A web collection of 1930s prose gives this definition: "A Blue Plate Special is a low-priced daily diner special: a main course with all the fixins, a daily combo, a square for two bits."
The origin and explanation of the phrase are not clear. Kevin Reed says that "during the Depression, a manufacturer started making plates with separate sections for each part of a meal—like a frozen dinner tray—it seems that for whatever reason they were only available in the color blue." Michael Quinion cites a dictionary entry indicating that the blue plates were, more specifically, inexpensive divided plates that were decorated with a "blue willow" or similar blue pattern, such as those popularized by Spode and Wedgwood.

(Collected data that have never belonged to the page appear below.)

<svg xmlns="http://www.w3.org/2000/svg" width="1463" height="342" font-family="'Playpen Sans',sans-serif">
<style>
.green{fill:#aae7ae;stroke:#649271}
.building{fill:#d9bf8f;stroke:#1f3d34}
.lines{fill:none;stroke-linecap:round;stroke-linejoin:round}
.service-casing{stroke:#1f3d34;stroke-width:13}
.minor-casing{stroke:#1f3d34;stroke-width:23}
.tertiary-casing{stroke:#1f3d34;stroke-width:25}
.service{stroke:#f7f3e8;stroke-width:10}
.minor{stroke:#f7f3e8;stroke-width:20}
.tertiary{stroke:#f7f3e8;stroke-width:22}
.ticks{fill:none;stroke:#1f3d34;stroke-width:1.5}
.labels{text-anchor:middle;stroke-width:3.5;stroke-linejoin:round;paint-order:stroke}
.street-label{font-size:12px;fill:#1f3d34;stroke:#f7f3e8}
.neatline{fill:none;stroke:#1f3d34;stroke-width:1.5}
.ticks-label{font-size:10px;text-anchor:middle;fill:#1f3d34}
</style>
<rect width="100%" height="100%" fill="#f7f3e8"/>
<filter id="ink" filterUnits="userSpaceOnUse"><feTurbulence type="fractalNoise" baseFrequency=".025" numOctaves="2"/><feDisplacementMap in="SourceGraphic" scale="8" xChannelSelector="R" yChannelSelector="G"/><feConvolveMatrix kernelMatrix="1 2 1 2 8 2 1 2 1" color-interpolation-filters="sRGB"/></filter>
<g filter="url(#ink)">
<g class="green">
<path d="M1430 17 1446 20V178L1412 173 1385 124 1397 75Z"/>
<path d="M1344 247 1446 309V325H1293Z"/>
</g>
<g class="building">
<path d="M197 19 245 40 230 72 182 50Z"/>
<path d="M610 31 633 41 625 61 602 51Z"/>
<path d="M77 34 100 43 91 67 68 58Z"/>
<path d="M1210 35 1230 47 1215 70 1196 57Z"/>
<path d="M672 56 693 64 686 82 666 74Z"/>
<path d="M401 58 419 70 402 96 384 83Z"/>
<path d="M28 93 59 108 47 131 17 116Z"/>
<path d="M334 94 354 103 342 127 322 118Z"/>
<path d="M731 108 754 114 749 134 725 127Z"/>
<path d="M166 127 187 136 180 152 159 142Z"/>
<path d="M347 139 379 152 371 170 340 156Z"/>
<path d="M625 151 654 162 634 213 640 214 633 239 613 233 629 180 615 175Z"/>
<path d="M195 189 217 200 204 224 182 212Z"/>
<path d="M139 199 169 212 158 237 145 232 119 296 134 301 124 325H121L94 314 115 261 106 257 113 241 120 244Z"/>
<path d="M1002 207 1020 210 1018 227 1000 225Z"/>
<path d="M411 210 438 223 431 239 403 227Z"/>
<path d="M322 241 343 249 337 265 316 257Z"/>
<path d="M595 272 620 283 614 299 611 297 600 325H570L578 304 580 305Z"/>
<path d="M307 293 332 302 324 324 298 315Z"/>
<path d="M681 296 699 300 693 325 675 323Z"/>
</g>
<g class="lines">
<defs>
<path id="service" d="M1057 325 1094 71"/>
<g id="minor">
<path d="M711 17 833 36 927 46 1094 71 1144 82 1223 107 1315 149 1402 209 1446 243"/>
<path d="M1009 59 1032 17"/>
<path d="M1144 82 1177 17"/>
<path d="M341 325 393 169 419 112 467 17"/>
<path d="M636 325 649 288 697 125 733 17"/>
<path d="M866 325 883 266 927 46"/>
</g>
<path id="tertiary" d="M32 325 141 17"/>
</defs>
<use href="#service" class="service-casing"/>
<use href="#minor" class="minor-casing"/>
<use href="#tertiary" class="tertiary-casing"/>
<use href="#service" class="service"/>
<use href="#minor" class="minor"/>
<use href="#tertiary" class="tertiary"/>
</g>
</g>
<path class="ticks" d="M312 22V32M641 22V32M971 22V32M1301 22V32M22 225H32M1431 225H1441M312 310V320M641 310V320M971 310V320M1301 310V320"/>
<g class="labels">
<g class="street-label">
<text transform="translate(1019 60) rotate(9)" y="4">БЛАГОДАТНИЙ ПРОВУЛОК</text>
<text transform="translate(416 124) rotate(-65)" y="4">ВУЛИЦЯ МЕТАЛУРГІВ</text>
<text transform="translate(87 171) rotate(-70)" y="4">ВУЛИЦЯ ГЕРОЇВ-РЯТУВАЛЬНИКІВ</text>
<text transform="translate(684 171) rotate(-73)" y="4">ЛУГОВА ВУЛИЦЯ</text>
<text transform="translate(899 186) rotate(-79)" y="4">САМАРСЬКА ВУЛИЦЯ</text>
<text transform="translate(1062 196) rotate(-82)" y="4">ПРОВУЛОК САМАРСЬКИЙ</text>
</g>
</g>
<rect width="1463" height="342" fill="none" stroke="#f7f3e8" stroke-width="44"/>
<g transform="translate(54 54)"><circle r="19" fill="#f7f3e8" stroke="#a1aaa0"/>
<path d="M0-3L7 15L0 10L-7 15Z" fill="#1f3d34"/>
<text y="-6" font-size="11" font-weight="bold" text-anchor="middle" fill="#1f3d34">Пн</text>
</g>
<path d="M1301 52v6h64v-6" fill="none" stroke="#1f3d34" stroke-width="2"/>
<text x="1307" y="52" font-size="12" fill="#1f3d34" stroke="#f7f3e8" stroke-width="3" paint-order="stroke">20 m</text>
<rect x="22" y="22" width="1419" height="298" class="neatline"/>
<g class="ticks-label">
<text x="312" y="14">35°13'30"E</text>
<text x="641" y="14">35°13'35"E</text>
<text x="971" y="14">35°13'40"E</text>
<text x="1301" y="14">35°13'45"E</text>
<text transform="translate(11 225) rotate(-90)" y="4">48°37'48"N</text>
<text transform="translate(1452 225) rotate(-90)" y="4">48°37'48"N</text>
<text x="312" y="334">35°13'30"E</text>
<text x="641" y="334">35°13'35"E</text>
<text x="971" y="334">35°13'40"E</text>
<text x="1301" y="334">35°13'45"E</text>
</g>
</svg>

One of his correspondents says that the first known use of the term is on an October 22 1892 Fred Harvey Company restaurant menu, and implies that blue-plate specials were regular features at Harvey Houses.
The term became common starting in the late 1920s. A May 27, 1926, advertisement in The New York Times for "The Famous Old Sea Grill Lobster and Chop House" at 141 West 45th Street promises "A La Carte All Hours", "Moderate Prices", and "Blue Plate Specials". A December 2, 1928 article, lamenting the rise in prices that has made it difficult to "dine on a dime", praises an Ann Street establishment where you can still get "a steak-and-lots-of-onion sandwich for a dime and a "big blue-plate special, with meat course and three vegetables, is purchasable for a quarter, just as it has been for the last ten years." The first book publication of Damon Runyon's story, Little Miss Marker, was in a 1934 collection entitled "Damon Runyon's Blue Plate Special". A Hollywood columnist wrote in 1940, "Every time Spencer Tracy enters the Metro commissary, executives and minor geniuses look up from their blue plate specials to look at the actor and marvel."
"No substitutions" was a common policy on blue-plate specials. One 1947 Candid Microphone episode features Allen Funt ordering a blue-plate special and trying to talk the waiter into making various changes, such as replacing the vegetable soup with consommé, while the polite but increasingly annoyed waiter tries in vain to explain to Funt that "no substitutions" means what it says. Our Man in Havana (1958) by Graham Greene has the following exchange regarding an "American blue-plate lunch":
"Surely you know what a blue-plate is, man? They shove the whole meal at you under your nose, already dished up on your plate -roast turkey, cranberry sauce, sausages and carrots and French Fried. I can't bear French fried but there's no pick and choose with a blue-plate." "No pick and choose?" "You eat what you're given. That's democracy, man."
Road food experts Jane and Michael Stern entitled their 2001 guidebook "Blue Plate Specials and Blue Ribbon Chefs: The Heart And Soul Of America's Great Roadside Restaurants".
In contemporary use a "blue-plate special" can be any inexpensive full meal, any daily selection, or merely a whimsical phrasing. A travel columnist says that a Portland, Maine eatery offers "budget blue-plate specials along with more refined fare." The Turner South cable channel calls a daily movie selection, scheduled at lunchtime, its "blue-plate special". Mystery writer Abigail Padgett's second novel about amateur sleuth Blue McCarron is entitled The Last Blue Plate Special; no meals here, the blue plates are part of the decor at a clinic where patients are dying mysteriously. A reviewer uses the headline "The Red, White and Blue Plate Special" for a review of a book on "Diners, Bowling Alleys, and Trailer Parks". There is of course (at least one) blues band named Blue Plate Special. The Boston Children's Museum presents a participatory-theatre show, sponsored by health insurer Blue Cross, which teaches good nutrition; the show is called "Blue Plate Special".